AIM OF THE EXERCISE — How do the lines below between the ones holding "CENTERPIECES | |" and "Vase | $6.00 |", inclusive, read? Give them again exactly, with no other lines.

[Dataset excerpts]
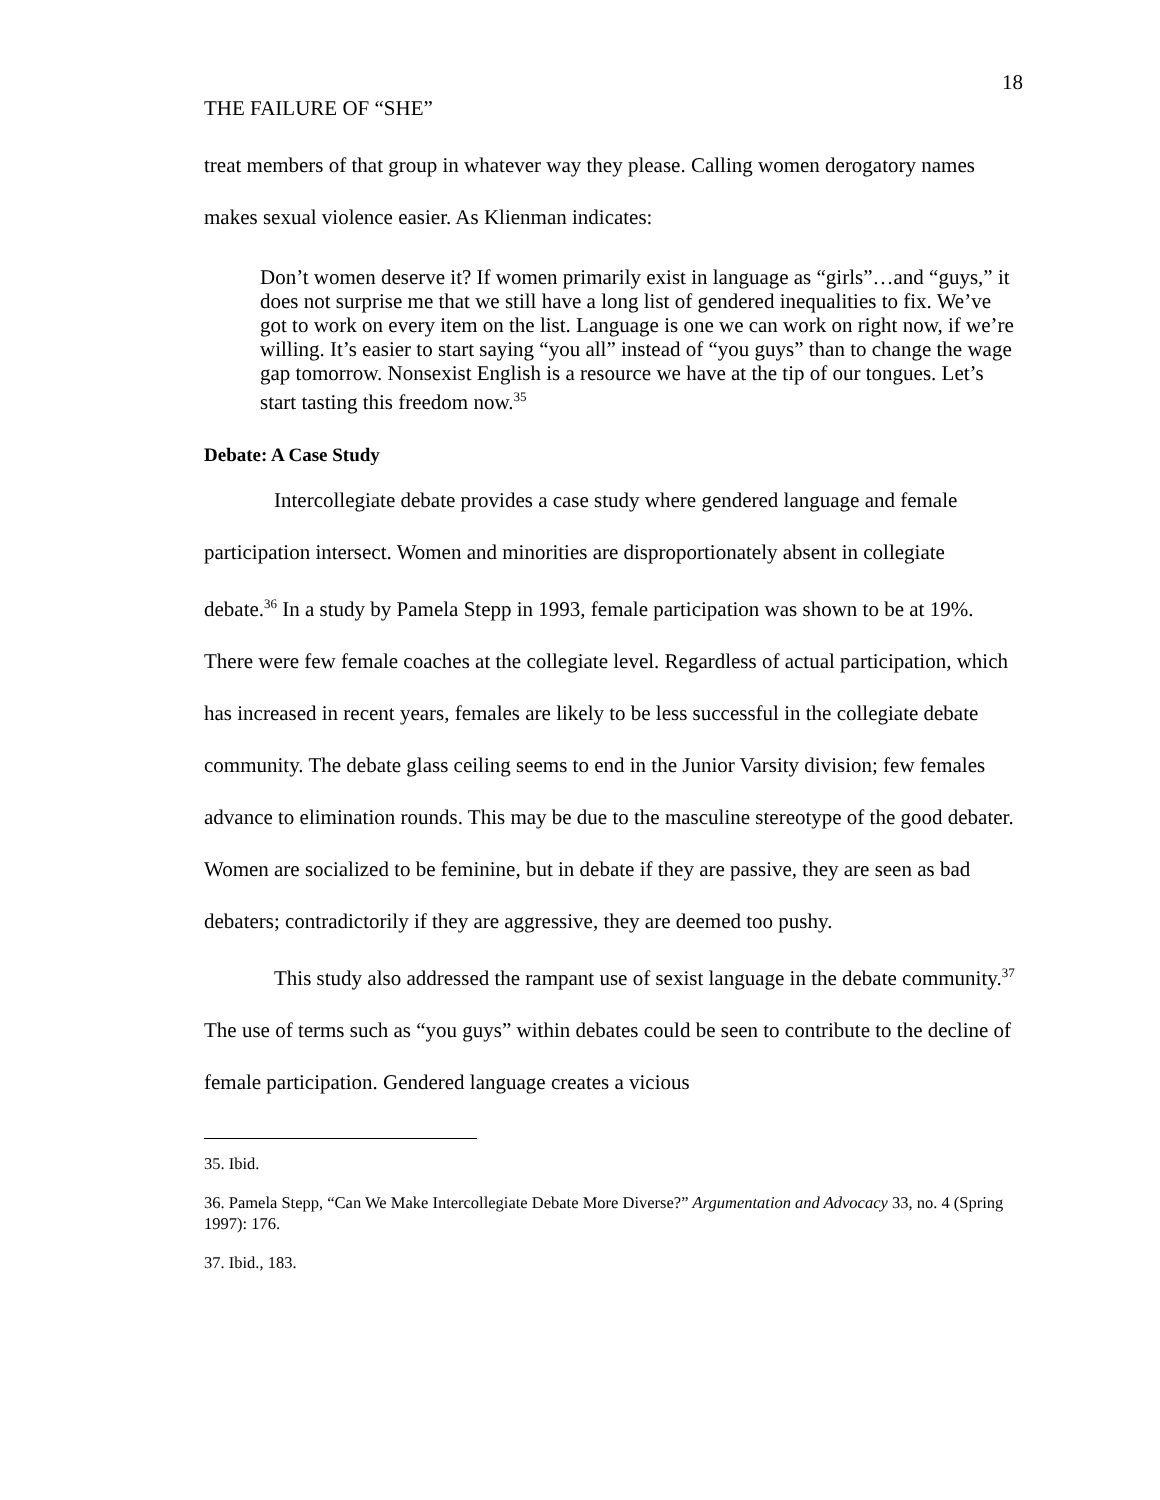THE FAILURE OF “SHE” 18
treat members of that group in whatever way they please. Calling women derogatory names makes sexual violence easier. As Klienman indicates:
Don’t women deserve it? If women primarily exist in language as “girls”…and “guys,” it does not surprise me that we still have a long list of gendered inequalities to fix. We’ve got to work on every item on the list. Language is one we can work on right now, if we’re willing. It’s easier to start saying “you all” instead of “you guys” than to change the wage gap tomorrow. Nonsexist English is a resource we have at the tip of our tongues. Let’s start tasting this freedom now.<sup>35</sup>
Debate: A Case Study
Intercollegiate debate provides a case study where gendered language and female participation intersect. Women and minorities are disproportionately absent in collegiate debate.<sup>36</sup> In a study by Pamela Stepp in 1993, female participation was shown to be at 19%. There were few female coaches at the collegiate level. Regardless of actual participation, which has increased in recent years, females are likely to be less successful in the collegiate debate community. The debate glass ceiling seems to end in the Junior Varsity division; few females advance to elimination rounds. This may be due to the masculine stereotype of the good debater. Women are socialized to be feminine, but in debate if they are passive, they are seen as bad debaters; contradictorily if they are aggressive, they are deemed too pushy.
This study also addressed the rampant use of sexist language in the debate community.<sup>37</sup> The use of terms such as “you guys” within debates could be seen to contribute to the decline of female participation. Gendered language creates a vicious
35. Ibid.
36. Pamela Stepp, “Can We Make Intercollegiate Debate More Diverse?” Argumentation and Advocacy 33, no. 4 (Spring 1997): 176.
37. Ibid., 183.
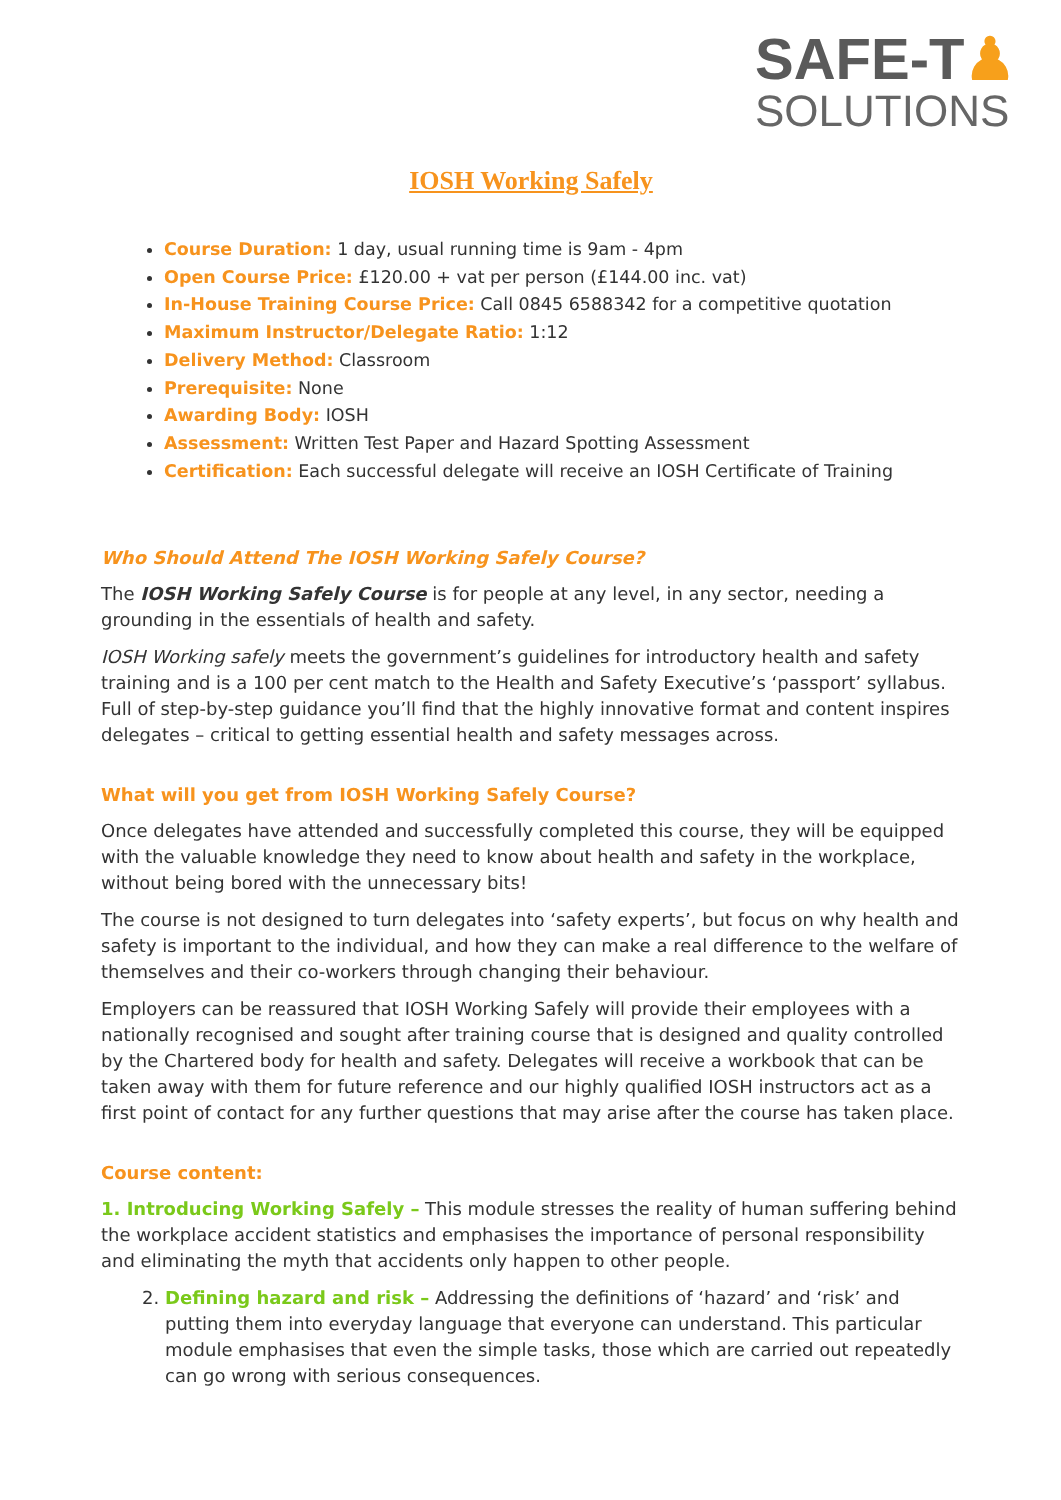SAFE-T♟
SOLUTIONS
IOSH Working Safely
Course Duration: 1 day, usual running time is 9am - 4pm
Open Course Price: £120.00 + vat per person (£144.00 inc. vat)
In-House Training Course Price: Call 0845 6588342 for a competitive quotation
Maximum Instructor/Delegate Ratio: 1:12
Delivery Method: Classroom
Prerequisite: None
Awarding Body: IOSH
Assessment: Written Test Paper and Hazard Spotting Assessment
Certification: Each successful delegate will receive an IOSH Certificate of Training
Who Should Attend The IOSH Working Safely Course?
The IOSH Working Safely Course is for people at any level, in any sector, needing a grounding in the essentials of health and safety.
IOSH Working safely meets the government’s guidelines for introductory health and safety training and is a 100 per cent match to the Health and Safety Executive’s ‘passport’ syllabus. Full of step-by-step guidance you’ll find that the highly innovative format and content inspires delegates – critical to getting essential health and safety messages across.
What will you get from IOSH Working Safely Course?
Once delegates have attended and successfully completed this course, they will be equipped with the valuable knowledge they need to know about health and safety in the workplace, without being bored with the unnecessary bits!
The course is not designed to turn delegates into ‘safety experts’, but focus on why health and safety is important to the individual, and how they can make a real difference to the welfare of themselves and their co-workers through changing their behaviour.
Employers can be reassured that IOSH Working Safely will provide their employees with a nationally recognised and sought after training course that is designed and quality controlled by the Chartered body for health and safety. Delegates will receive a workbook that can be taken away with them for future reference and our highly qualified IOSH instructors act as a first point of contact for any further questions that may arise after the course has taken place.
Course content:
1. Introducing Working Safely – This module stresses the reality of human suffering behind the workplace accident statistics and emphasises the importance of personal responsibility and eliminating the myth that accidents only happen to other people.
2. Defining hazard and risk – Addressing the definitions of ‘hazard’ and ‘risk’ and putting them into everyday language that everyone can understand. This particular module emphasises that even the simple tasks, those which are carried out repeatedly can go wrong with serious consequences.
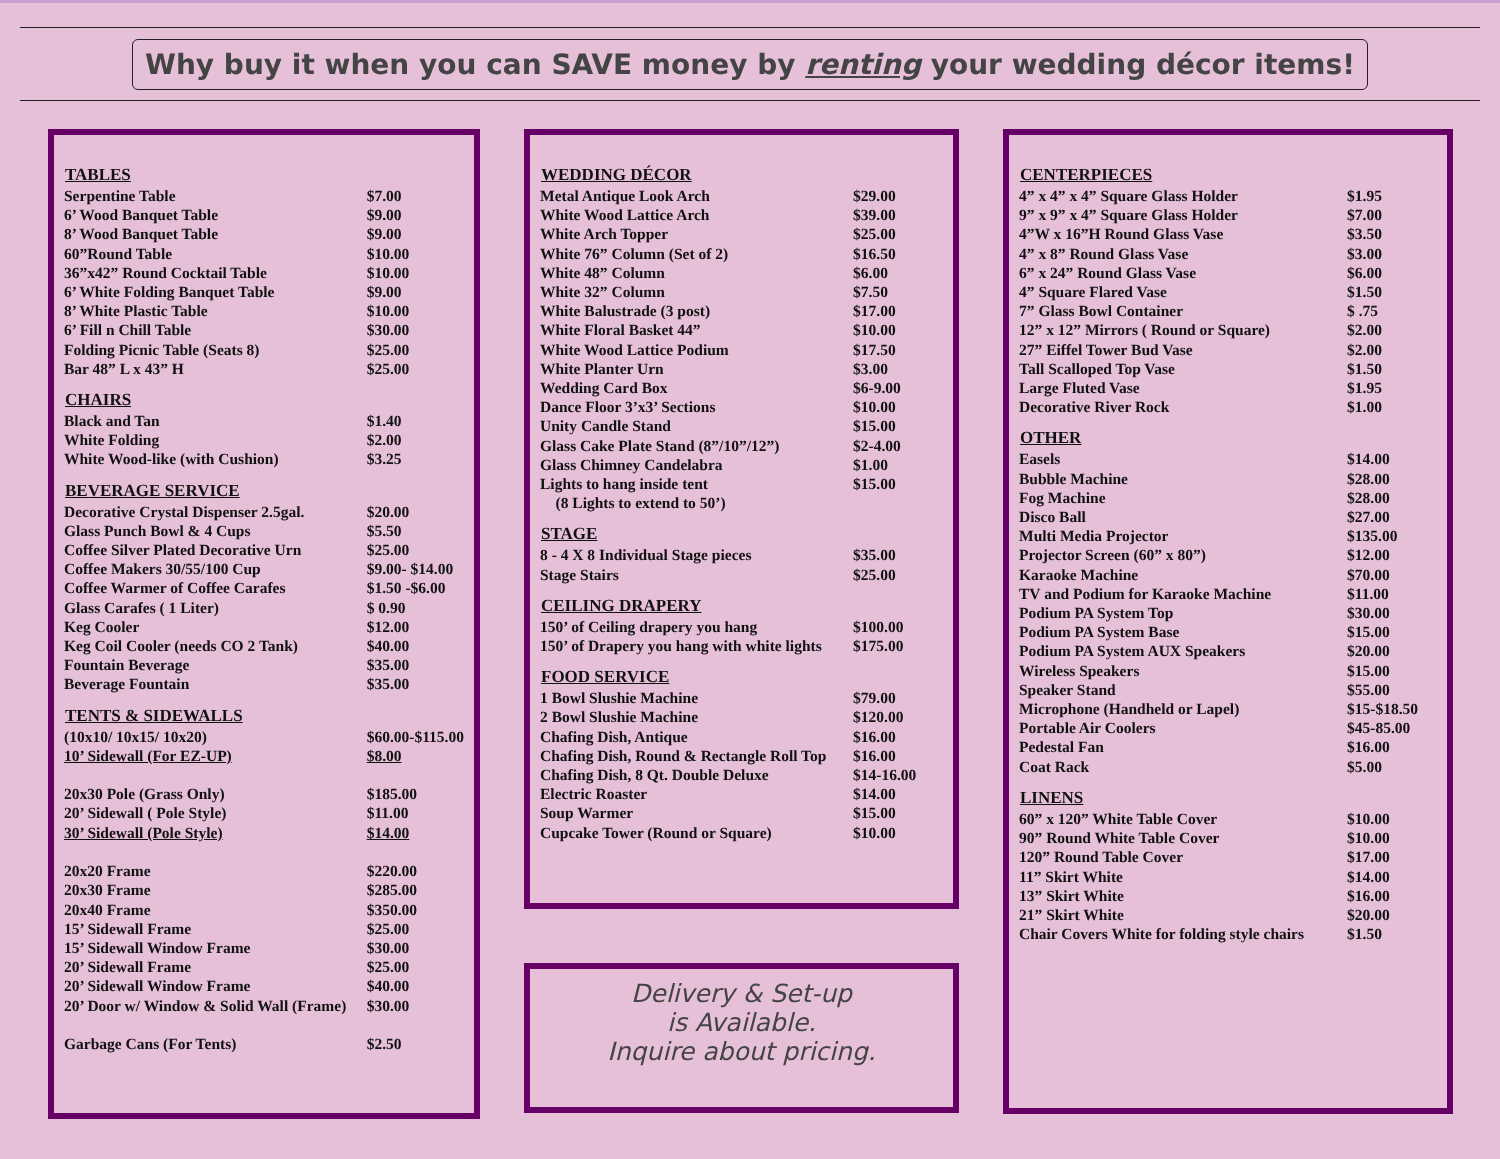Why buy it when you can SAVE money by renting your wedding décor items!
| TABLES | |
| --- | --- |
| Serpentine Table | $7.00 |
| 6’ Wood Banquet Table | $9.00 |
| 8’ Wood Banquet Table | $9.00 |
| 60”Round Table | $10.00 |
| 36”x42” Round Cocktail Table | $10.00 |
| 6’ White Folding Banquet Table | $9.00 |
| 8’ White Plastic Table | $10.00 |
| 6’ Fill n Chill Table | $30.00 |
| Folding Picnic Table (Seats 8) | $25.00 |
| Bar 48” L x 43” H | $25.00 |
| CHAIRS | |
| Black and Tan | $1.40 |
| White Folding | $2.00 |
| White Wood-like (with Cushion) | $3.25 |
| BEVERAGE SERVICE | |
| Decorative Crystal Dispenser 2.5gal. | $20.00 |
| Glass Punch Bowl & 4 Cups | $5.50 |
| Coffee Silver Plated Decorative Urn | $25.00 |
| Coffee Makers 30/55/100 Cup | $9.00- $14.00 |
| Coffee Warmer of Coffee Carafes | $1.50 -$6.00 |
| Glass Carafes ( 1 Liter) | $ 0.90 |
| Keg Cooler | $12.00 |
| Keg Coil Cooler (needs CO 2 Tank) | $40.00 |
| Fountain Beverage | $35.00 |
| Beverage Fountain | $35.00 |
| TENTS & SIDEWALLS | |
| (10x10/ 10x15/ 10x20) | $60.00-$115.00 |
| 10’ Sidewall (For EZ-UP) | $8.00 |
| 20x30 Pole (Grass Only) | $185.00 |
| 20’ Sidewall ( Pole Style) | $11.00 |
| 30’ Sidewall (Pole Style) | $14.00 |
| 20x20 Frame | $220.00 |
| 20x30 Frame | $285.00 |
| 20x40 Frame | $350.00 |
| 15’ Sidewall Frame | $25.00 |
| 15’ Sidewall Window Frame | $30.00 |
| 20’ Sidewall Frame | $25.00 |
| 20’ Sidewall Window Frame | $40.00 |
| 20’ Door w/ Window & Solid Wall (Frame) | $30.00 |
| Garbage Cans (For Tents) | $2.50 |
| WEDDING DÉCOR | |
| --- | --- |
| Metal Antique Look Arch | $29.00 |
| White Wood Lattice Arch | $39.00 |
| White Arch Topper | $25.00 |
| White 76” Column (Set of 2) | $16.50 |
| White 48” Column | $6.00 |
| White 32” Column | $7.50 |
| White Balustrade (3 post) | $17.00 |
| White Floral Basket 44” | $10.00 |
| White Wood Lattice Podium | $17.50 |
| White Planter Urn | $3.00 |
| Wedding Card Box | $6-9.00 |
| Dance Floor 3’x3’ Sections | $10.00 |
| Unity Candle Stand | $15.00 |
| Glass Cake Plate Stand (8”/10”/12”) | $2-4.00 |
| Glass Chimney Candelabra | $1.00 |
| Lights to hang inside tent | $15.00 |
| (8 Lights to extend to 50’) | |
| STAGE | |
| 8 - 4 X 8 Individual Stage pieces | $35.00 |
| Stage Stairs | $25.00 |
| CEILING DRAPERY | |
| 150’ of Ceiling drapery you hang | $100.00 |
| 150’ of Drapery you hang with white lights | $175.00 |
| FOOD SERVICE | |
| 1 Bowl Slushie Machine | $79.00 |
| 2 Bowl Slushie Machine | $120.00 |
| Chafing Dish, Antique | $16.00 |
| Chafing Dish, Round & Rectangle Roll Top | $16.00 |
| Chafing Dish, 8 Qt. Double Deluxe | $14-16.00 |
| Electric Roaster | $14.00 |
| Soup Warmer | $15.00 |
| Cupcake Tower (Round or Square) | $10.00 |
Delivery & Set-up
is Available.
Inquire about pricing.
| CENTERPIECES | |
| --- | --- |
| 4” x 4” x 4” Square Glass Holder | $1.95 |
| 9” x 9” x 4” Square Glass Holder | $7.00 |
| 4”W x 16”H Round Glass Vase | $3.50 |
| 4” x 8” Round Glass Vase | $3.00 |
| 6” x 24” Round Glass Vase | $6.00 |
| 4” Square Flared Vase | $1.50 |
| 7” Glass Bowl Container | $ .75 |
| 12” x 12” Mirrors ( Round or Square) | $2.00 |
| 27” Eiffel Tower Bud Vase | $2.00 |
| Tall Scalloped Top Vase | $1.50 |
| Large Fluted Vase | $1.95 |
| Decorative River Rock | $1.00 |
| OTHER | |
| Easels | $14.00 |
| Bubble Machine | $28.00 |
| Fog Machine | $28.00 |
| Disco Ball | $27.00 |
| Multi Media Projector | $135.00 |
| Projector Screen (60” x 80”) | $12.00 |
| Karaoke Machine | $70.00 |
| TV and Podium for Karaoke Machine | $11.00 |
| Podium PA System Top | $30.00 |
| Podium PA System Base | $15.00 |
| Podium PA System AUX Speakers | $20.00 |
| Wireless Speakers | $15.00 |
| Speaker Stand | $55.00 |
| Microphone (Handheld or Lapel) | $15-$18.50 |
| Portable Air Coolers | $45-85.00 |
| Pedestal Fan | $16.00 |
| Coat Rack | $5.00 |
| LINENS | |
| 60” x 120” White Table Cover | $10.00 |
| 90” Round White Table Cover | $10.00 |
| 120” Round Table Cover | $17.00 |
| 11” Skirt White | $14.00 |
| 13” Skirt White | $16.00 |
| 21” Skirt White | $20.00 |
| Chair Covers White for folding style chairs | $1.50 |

RESULT OF THIS TASK —
| CENTERPIECES | |
| --- | --- |
| 4” x 4” x 4” Square Glass Holder | $1.95 |
| 9” x 9” x 4” Square Glass Holder | $7.00 |
| 4”W x 16”H Round Glass Vase | $3.50 |
| 4” x 8” Round Glass Vase | $3.00 |
| 6” x 24” Round Glass Vase | $6.00 |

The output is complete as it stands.